The following week, you're sitting at home, sitting on your sofa - and extreme fear arises. It's the same fear, but in a different context. It feels like it shouldn't be there. It lingers. You try and get rid of it but it won't go away. You try and distract yourself from it, but it remains. You really don't want it to be there - it's uncomfortable! So you call up a friend and say 'I'm suffering with fear'. You ask for help. You want a way out. It feels like the fear is happening 'to' you. It feels like some strange, alien force that has 'overtaken' you.
What has happened? It's clear that something has identified with fear. Something has taken ownership of fear. Something says "this is my fear - I am afraid." And then something has begun to seek the absence of fear. The fear has become a problem. The fear has turned into a problem - and a problem needs a solution. This is the very definition of seeking. To seek a solution to something that we only assume is a problem.
But the fear is the same fear as the fear during the skydive. The fear hasn't changed - the story has changed, that's all. Ownership has happened - which is identification. A story has wrapped itself around fear. A story of somebody who is afraid, and somebody who one day will no longer be afraid. Time has come into the picture.
"How do I find freedom from suffering?" is the wrong question.
A better question: "what is suffering?" - and "who suffers?" - and perhaps these questions are really the same question.
In other words, what don't you want to feel?
What don't you want to experience?
If fear appears, is there an attempt to escape it? That attempt, perhaps we could call 'suffering'.
But there can be fear, and no suffering. There can be pain, and no suffering. There can be sadness, and no suffering.
It's not really about "getting rid of suffering" and moving into some transcendent place - that's the spiritual search which ultimately leads to denial, detachment and despair - although you might have some pleasant experiences along the way. But all experiences pass...
It's about seeing suffering for what it is.
Then there is no need - or even any desire - to get rid of suffering. Why would you get rid of something that doesn't exist?
What is wrong with pain? What is wrong with sadness? What is wrong with fear?
What is wrong with feeling exactly what you feel?
What is wrong with life as it is?
Forget the attempt to escape suffering. Suffer fully - and suffering evaporates. Why? Because there is nobody there separate from what you call 'suffering'. There never was. It's a paradox when you talk about it - and yet when you discover this secret it's the most obvious thing of all, and there is no paradox, there is just life appearing, in its fullness.

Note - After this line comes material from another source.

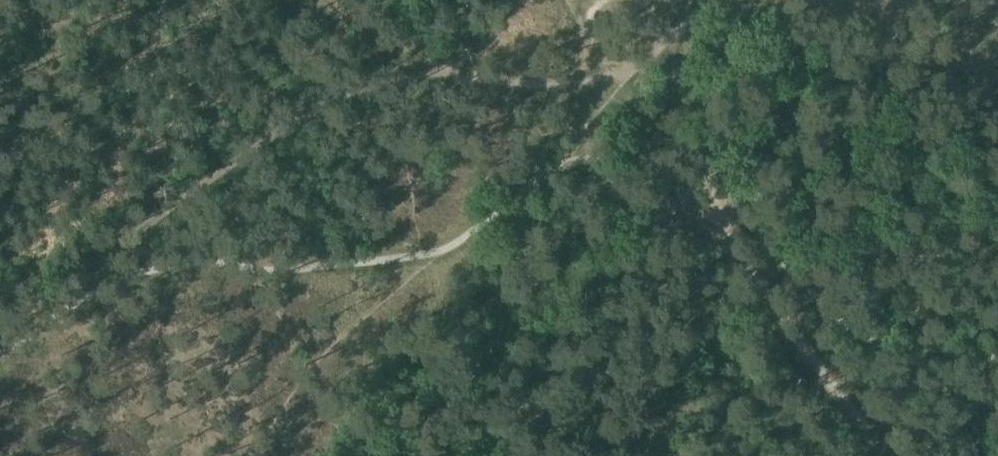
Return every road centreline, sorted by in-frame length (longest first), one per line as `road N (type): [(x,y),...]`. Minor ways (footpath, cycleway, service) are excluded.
road 1 (track): [(322,455),(662,214)]
road 2 (track): [(677,190),(886,455)]
road 3 (track): [(425,47),(548,89),(619,81),(718,5)]
road 4 (track): [(619,81),(677,190),(662,214)]

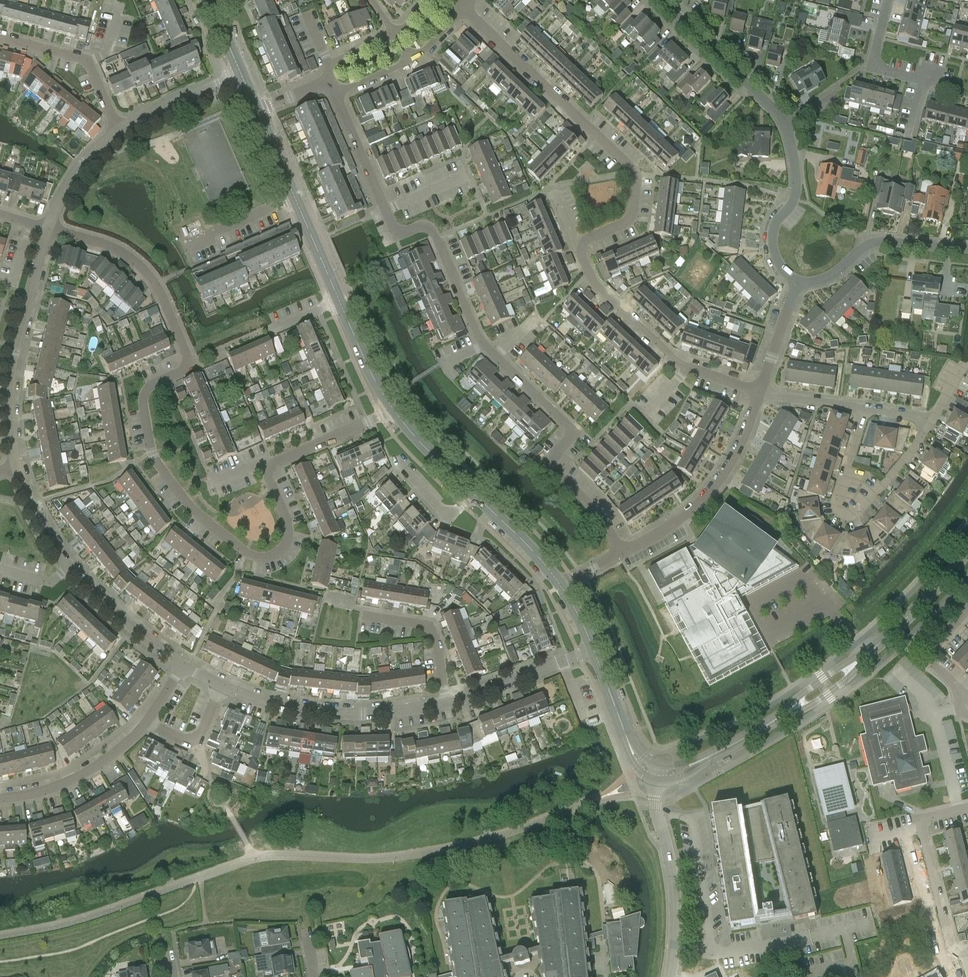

The Advaita concept "THERE IS NOBODY HERE WHO SUFFERS! THERE IS NO SUFFERING!" doesn't even begin to capture the richness of human experience and the possible beauty in suffering. Although in an ultimate sense it might be true, nobody lives in 'an ultimate sense' - and if they think they do, I wonder what sort of denial is going on. When suffering is understood and therefore loved, there is no need to deny it in this way - all human experience is embraced in this seeing... and that's really the end of seeking, now, now and now. The end of seeking, right at the heart of this human experience. No need for any talk of the 'impersonal' - the appearance of the personal contains all the grace that's needed. All Advaita/Nondual concepts dissolve into the clarity of life itself. That's true freedom, I feel.
You don't need to suffer one ounce more or less than you already do. Within present suffering there is the spaciousness you crave - always. But only if you are willing to look life in the face.
Life holds nothing back. Why do we hold back from life?